### Provided records
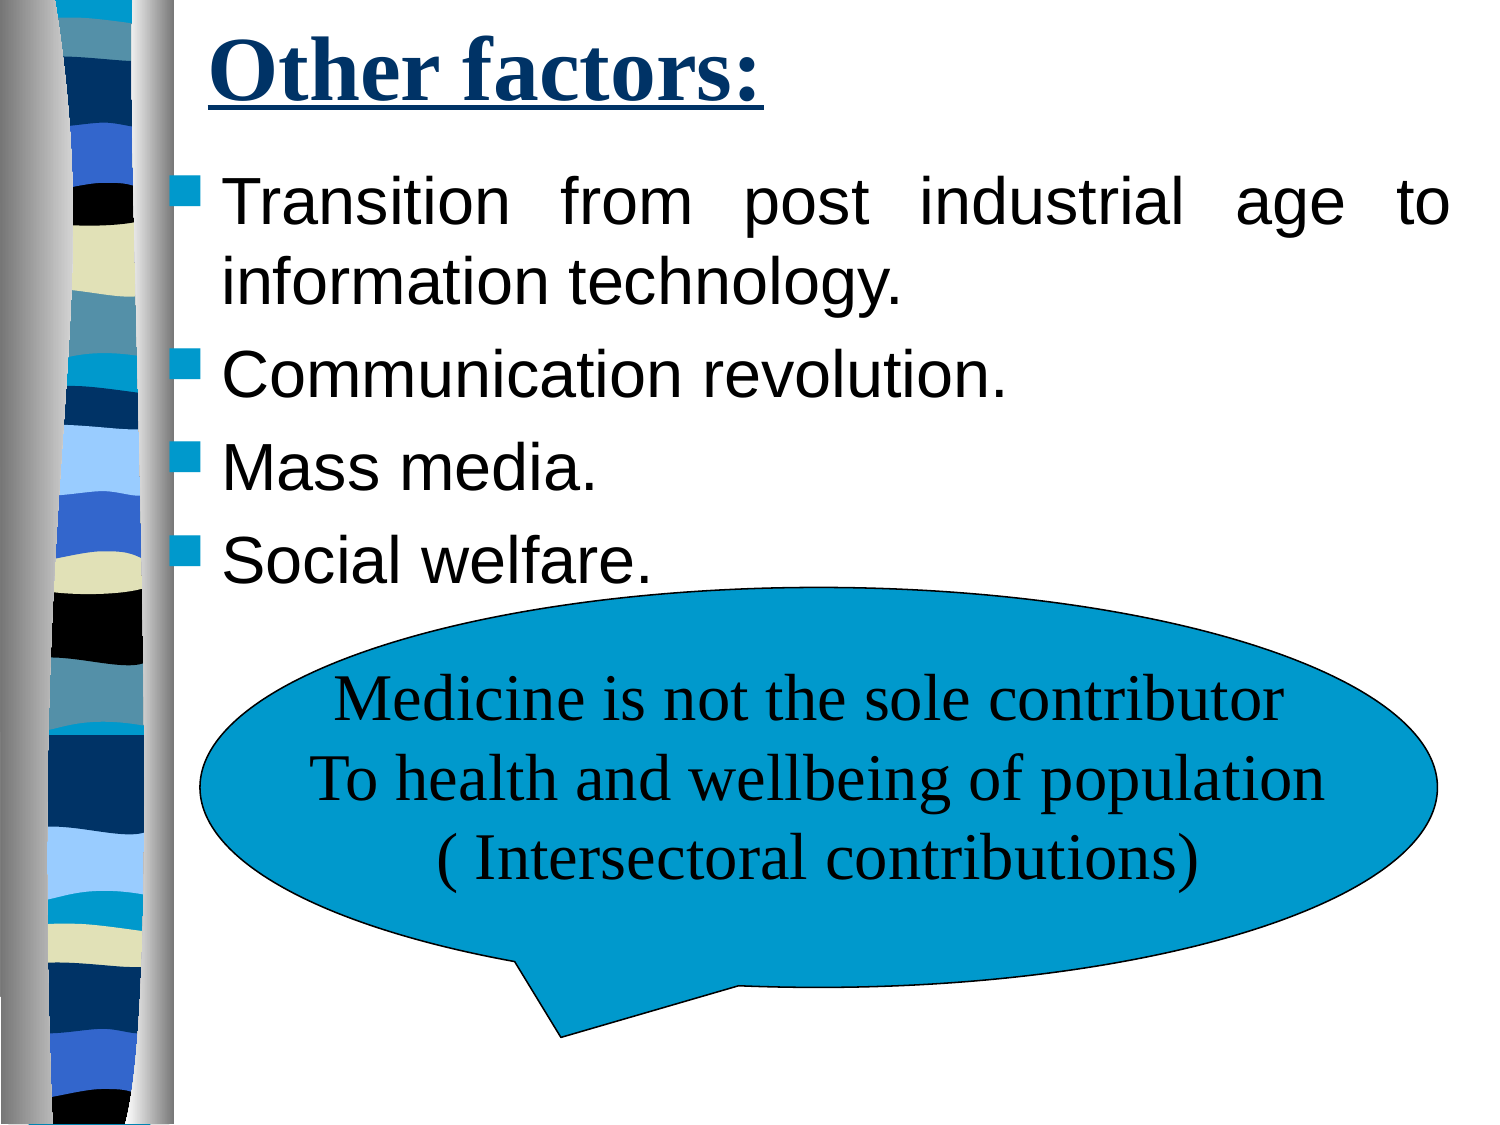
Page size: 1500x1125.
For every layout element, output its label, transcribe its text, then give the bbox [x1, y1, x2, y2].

title Other factors: [192, 37, 1468, 149]
list Transition from post industrial age to information technology. Communication revolution. Mass media. Social welfare. [149, 149, 1468, 1076]
text_box Medicine is not the sole contributor To health and wellbeing of population ( Intersectoral contributions) [199, 587, 1438, 1038]
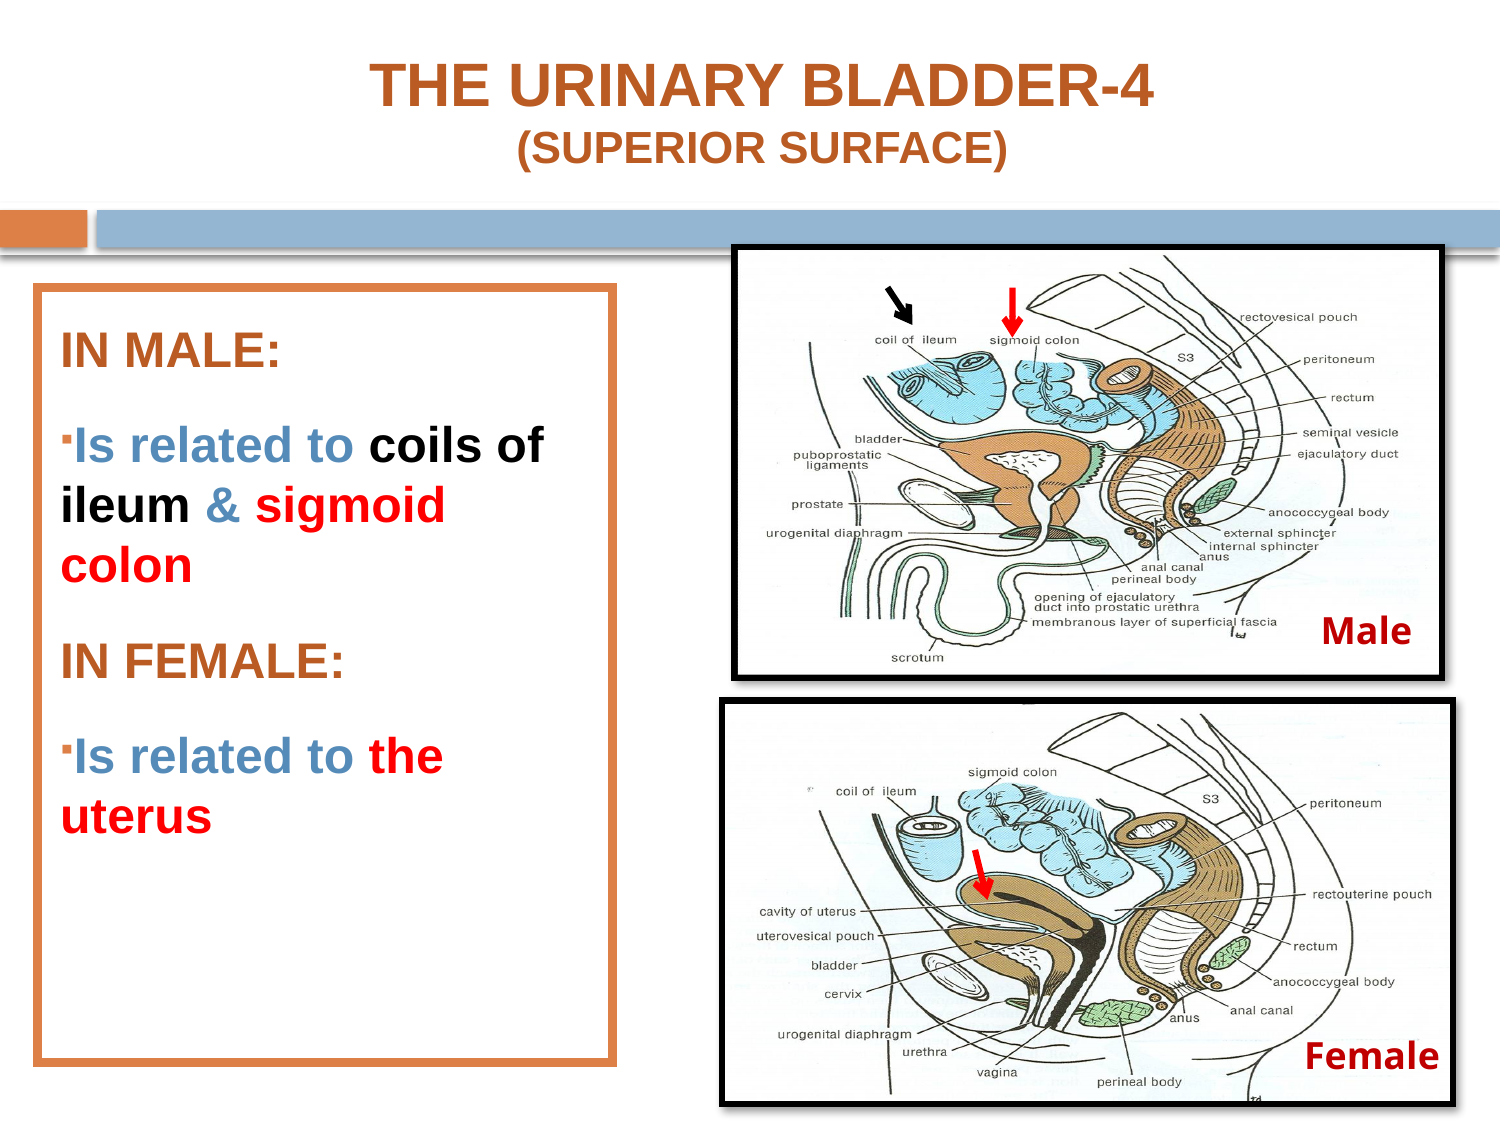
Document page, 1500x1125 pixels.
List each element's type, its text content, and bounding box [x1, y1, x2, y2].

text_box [880, 293, 920, 319]
list IN MALE: Is related to coils of ileum & sigmoid colon IN FEMALE: Is related to the uterus [33, 283, 617, 1067]
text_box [955, 868, 1007, 882]
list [737, 249, 1440, 676]
title THE URINARY BLADDER-4 (SUPERIOR SURFACE) [99, 37, 1425, 181]
picture [724, 703, 1451, 1102]
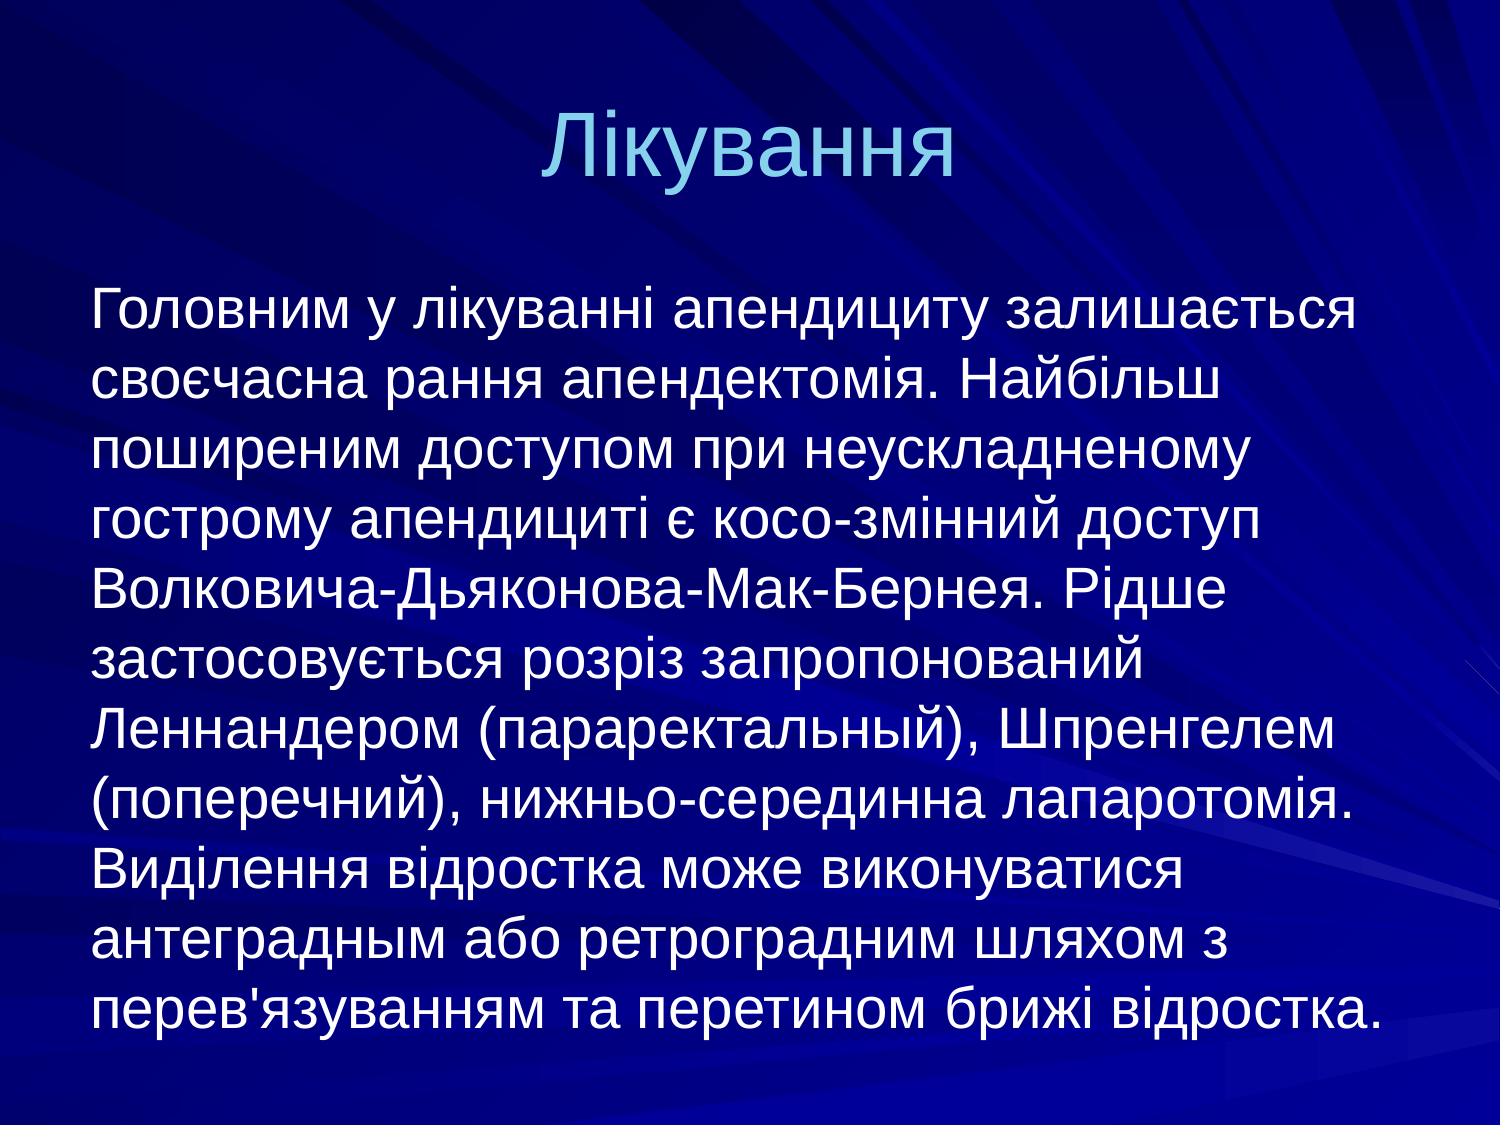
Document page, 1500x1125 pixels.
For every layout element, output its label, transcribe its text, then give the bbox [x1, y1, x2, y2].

title Лікування [75, 45, 1425, 234]
list Головним у лікуванні апендициту залишається своєчасна рання апендектомія. Найбільш поширеним доступом при неускладненому гострому апендициті є косо-змінний доступ Волковича-Дьяконова-Мак-Бернея. Рідше застосовується розріз запропонований Леннандером (параректальный), Шпренгелем (поперечний), нижньо-серединна лапаротомія. Виділення відростка може виконуватися антеградным або ретроградним шляхом з перев'язуванням та перетином брижі відростка. [75, 262, 1425, 1006]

### The task
Restate every line above word for word. Do not carry over the images.

### Solution
Page size: 1500x1125.
For every layout element, output its label, transcribe its text, then give the bbox [x1, y1, x2, y2].

title Other factors: [192, 37, 1468, 149]
list Transition from post industrial age to information technology. Communication revolution. Mass media. Social welfare. [149, 149, 1468, 1076]
text_box Medicine is not the sole contributor To health and wellbeing of population ( Intersectoral contributions) [199, 587, 1438, 1038]
Document page, 1500x1125 pixels.
List each element's type, its text content, and bounding box [x1, y1, x2, y2].

text_box [880, 293, 920, 319]
list IN MALE: Is related to coils of ileum & sigmoid colon IN FEMALE: Is related to the uterus [33, 283, 617, 1067]
text_box [955, 868, 1007, 882]
list [737, 249, 1440, 676]
title THE URINARY BLADDER-4 (SUPERIOR SURFACE) [99, 37, 1425, 181]
picture [724, 703, 1451, 1102]
Document page, 1500x1125 pixels.
For every layout element, output its label, transcribe its text, then give the bbox [x1, y1, x2, y2].

title Лікування [75, 45, 1425, 234]
list Головним у лікуванні апендициту залишається своєчасна рання апендектомія. Найбільш поширеним доступом при неускладненому гострому апендициті є косо-змінний доступ Волковича-Дьяконова-Мак-Бернея. Рідше застосовується розріз запропонований Леннандером (параректальный), Шпренгелем (поперечний), нижньо-серединна лапаротомія. Виділення відростка може виконуватися антеградным або ретроградним шляхом з перев'язуванням та перетином брижі відростка. [75, 262, 1425, 1006]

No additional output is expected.